(Exercise input begins)
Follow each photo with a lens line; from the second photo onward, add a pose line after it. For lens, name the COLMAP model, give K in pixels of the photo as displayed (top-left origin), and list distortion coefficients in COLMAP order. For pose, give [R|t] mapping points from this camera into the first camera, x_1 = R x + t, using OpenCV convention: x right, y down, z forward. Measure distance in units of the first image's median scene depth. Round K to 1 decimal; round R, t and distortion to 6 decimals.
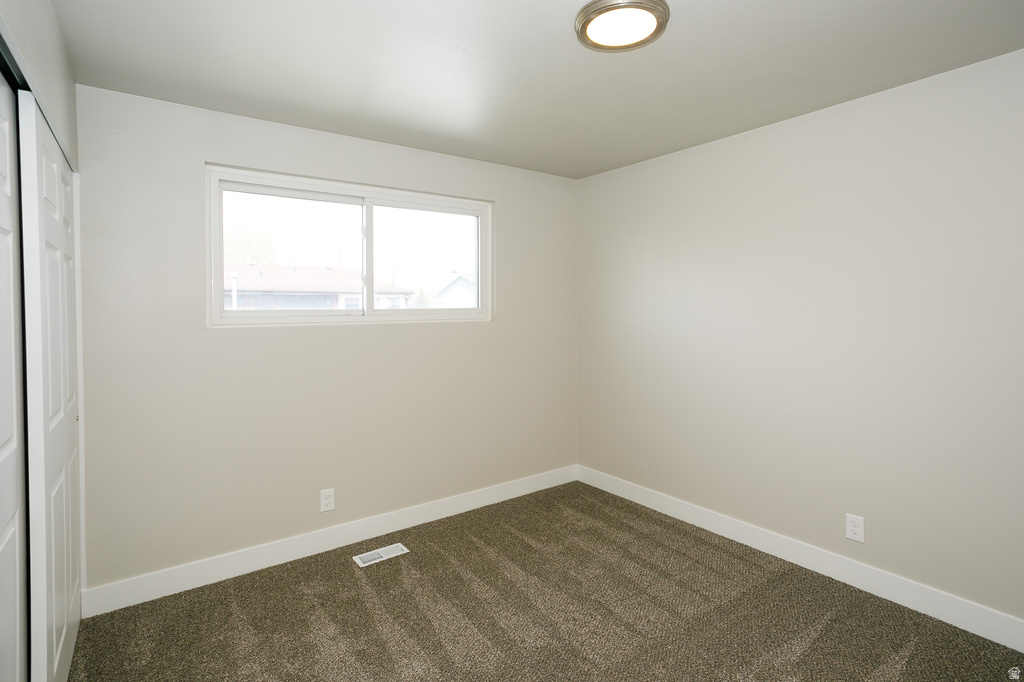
lens RADIAL K [[509.5, 0, 513.0], [0, 509.5, 319.7], [0, 0, 1]] dist [-0.047822, 0.021495]
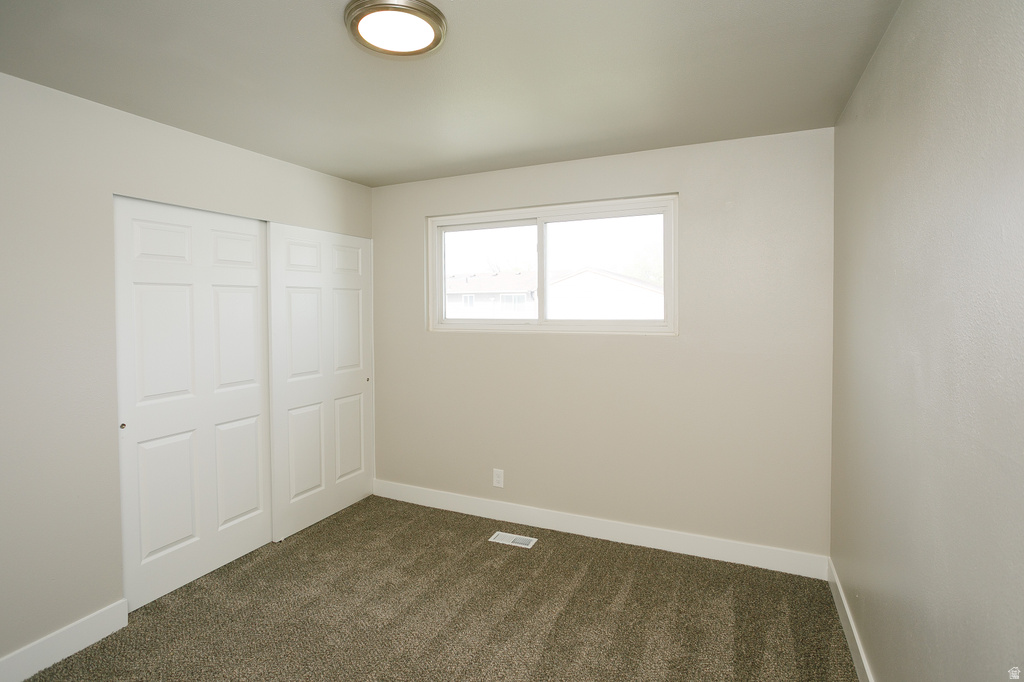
lens RADIAL K [[509.5, 0, 513.0], [0, 509.5, 319.7], [0, 0, 1]] dist [-0.047822, 0.021495]
pose [[0.469551, 0.034631, -0.882226, 0.679982], [-0.013390, 0.999395, 0.032104, -0.056873], [0.882804, -0.003261, 0.469730, 0.449583]]
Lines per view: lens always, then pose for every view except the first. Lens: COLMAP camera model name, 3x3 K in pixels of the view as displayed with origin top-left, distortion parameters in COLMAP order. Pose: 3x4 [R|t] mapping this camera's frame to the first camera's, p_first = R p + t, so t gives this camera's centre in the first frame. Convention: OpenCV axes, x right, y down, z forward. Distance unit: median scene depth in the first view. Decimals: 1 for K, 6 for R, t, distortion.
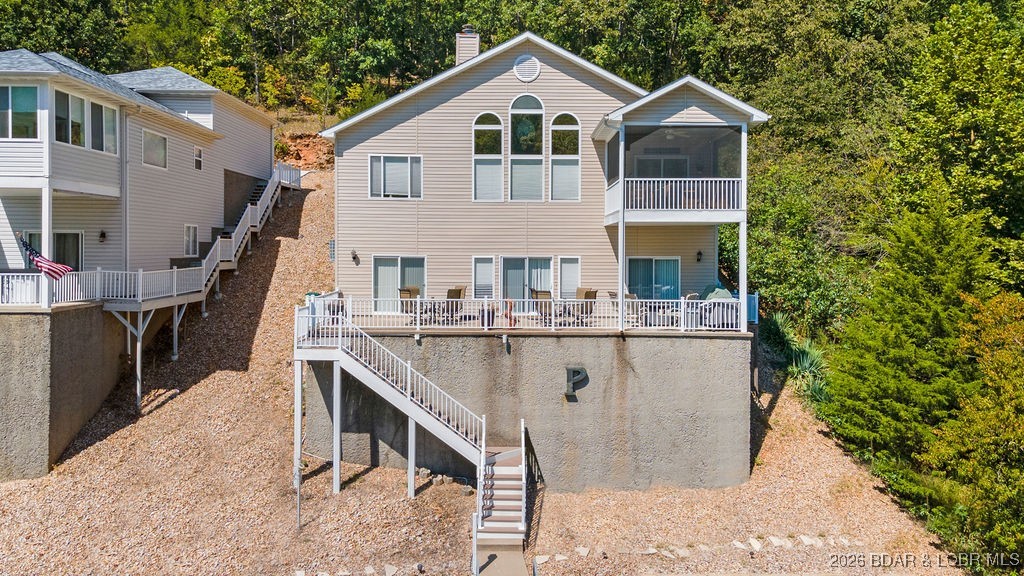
(Exercise input ends)
### Try it
Write out every line of the data above again, word for word, and leave out the pictures.

### Expected answer
Follow each photo with a lens line; from the second photo onward, add a pose line after it. For lens, name the COLMAP model, give K in pixels of the photo as displayed (top-left origin), and list distortion coefficients in COLMAP order. For pose, give [R|t] mapping points from this camera into the first camera, x_1 = R x + t, using OpenCV convention: x right, y down, z forward. Measure distance in units of the first image's median scene depth. Round K to 1 decimal; round R, t and distortion to 6 decimals.
lens RADIAL K [[509.5, 0, 513.0], [0, 509.5, 319.7], [0, 0, 1]] dist [-0.047822, 0.021495]
lens RADIAL K [[509.5, 0, 513.0], [0, 509.5, 319.7], [0, 0, 1]] dist [-0.047822, 0.021495]
pose [[0.469551, 0.034631, -0.882226, 0.679982], [-0.013390, 0.999395, 0.032104, -0.056873], [0.882804, -0.003261, 0.469730, 0.449583]]
Lines per view: lens always, then pose for every view except the first. Lens: COLMAP camera model name, 3x3 K in pixels of the view as displayed with origin top-left, distortion parameters in COLMAP order. Pose: 3x4 [R|t] mapping this camera's frame to the first camera's, p_first = R p + t, so t gives this camera's centre in the first frame. Convention: OpenCV axes, x right, y down, z forward. Distance unit: median scene depth in the first view. Decimals: 1 for K, 6 for R, t, distortion.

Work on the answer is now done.